Red Bulls Hire Petke
The New York Red Bulls ended their search for a new head coach by hiring former player and assistant coach Mike Petke. Petke is the latest American to be named head coach of a Major League Soccer team after playing professionally in the league. He joins D.C. United’s Ben Olsen, New England’s Jay Heaps and Real Salt Lake’s Jason Kries as one of the league’s “young guns.”
Islanders Won’t Play
The early announcement said that the Puerto Rico Islanders would take off the spring season to reorganize and return for the second half of the NASL’s 2013 split season. Turns out they will take the entire year off to restructure their operations and return to action in 2014.

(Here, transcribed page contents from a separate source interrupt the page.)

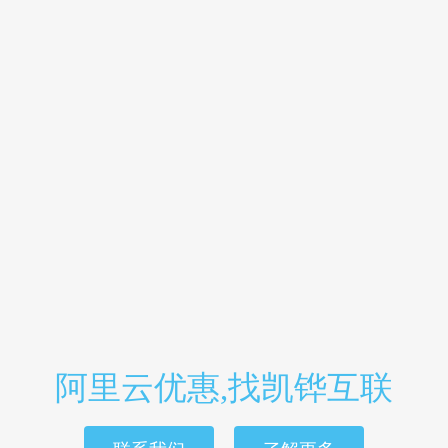
阿里云优惠,找凯铧互联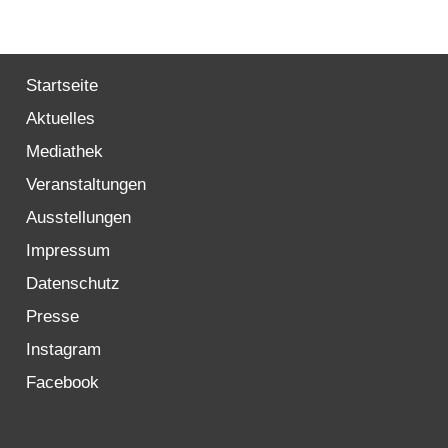
Startseite
Aktuelles
Mediathek
Veranstaltungen
Ausstellungen
Impressum
Datenschutz
Presse
Instagram
Facebook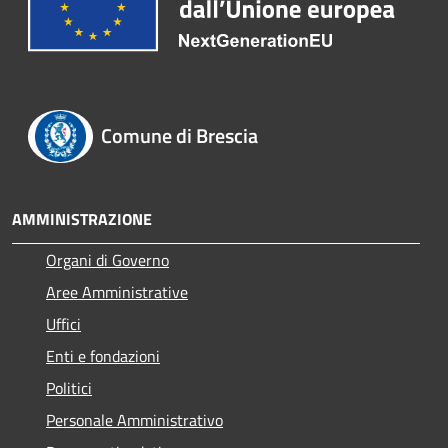
Comune di Brescia
AMMINISTRAZIONE
Organi di Governo
Aree Amministrative
Uffici
Enti e fondazioni
Politici
Personale Amministrativo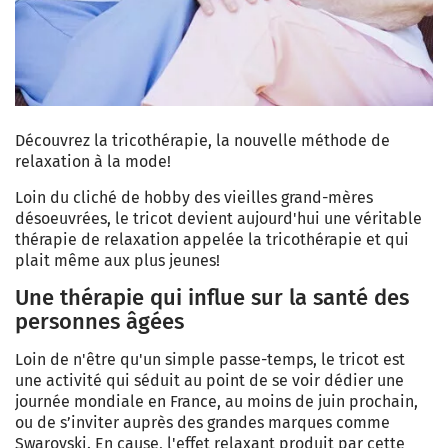
Découvrez la tricothérapie, la nouvelle méthode de
relaxation à la mode!
Loin du cliché de hobby des vieilles grand-mères
désoeuvrées, le tricot devient aujourd'hui une véritable
thérapie de relaxation appelée la tricothérapie et qui
plait même aux plus jeunes!
Une thérapie qui influe sur la santé des
personnes âgées
Loin de n'être qu'un simple passe-temps, le tricot est
une activité qui séduit au point de se voir dédier une
journée mondiale en France, au moins de juin prochain,
ou de s’inviter auprès des grandes marques comme
Swarovski. En cause, l'effet relaxant produit par cette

The Islanders have been in the league for nine years with much success as a club in the CONCACAF Championship Leagues. The club won the 2010 and 2011 Caribbean club championships.
New NASL Teams
The North American Soccer League took advantage of Indianapolis hosting the National Soccer Coaches Association of America convention in January, and announced that Indianapolis would field a team in the league in 2014.
Heading up the Indianapolis team is former Chicago Fire executive Peter Wilt.

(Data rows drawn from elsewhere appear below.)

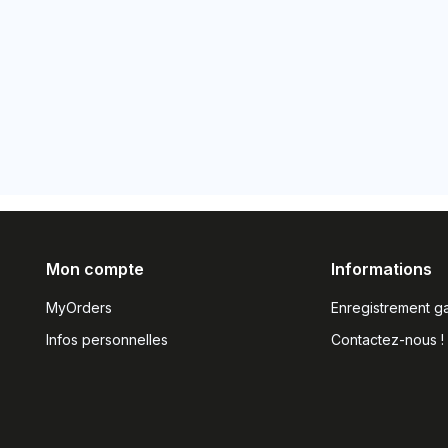
Mon compte
Informations
MyOrders
Enregistrement ga
Infos personnelles
Contactez-nous !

The Calvary FC, based in Northern Virginia, will come on board in 2014, along with the first Canadian-based NASL franchise in Ottawa.
The NASL has been an eight-team league, but drops to seven with Puerto Rico taking 2013 off. The New York Cosmos will bring the league back to eight in the second half of the 2013 season, and the three expansion teams, plus the expected return of the Islanders, will bring the league to 12 for the 2014 season.
Toronto Hires Ryan Nelsen
When Toronto FC hired Queens Park Rangers defender Ryan Nelsen as the team’s next head coach, replacing Paul Mariner, Nelsen was still a player for QPR.
Nelsen has never coached at any level. The New Zealander does have an interesting collegiate playing record. He played for two years at Greensboro College, a Division III school in North Carolina. He completed his collegiate career with two years at Stanford.
His professional career began with D.C. United of Major League Soccer. He then moved on to the English Professional League, while beginning a successful international career with New Zealand’s National Team.
His starting time table to move to Canada took a hit when QPR refused to release Nelsen from his contreact before the EPL season was over, and by then Major League Soccer would be a couple of months into the season.
So how did Nelsen resolve the problem? Simple. It had already been worked out between the two clubs. QPR was working the market to find a new center back to replace Nelsen, hoping to strike a deal before prices went up when teams reralized QPR had a “need” rather than a “want.”
All has been resolved, and Nelsen is with the club and his career as a professional soccer coach has gotten underway.